I only get questions for python here and the tools that I found are mostly for python, so new question: I need to query some things from a HTML site with XPath.
My current code looks like this:
URL url = new URL("http://somesite.com");
connection = (HttpURLConnection) url.openConnection();
connection.connect();
Document doc = DocumentBuilderFactory.newInstance().newDocumentBuilder()
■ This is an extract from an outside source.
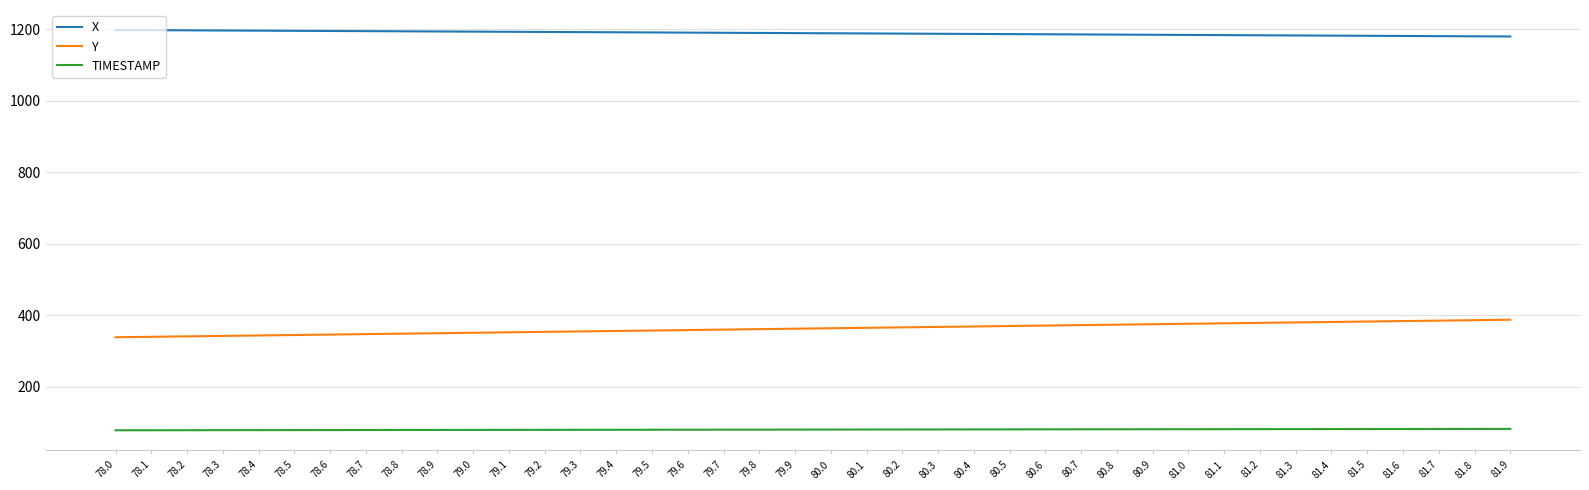

What is the sum of all TIMESTAMP values?

3198.0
.parse(new InputSource(connection.getInputStream()));
XPathFactory xPathfactory = XPathFactory.newInstance();
XPath xpath = xPathfactory.newXPath();
XPathExpression expr = xpath.compile("//span[@class='a-class']");
String price = (String) expr.evaluate(doc, XPathConstants.STRING);
The problem is, that the page is broken or XPath has some Problems with it to read:
[Fatal Error] :4:254: The entity name must immediately follow the '&' in the entity reference.
org.xml.sax.SAXParseException; lineNumber: 4; columnNumber: 254; The entity name must immediately follow the '&' in the entity reference.
at com.sun.org.apache.xerces.internal.parsers.DOMParser.parse(DOMParser.java:251)
at com.sun.org.apache.xerces.internal.jaxp.DocumentBuilderImpl.parse(DocumentBuilderImpl.java:300)
Is there any tool that can read html sites better? Or should I just use a Regex on the page?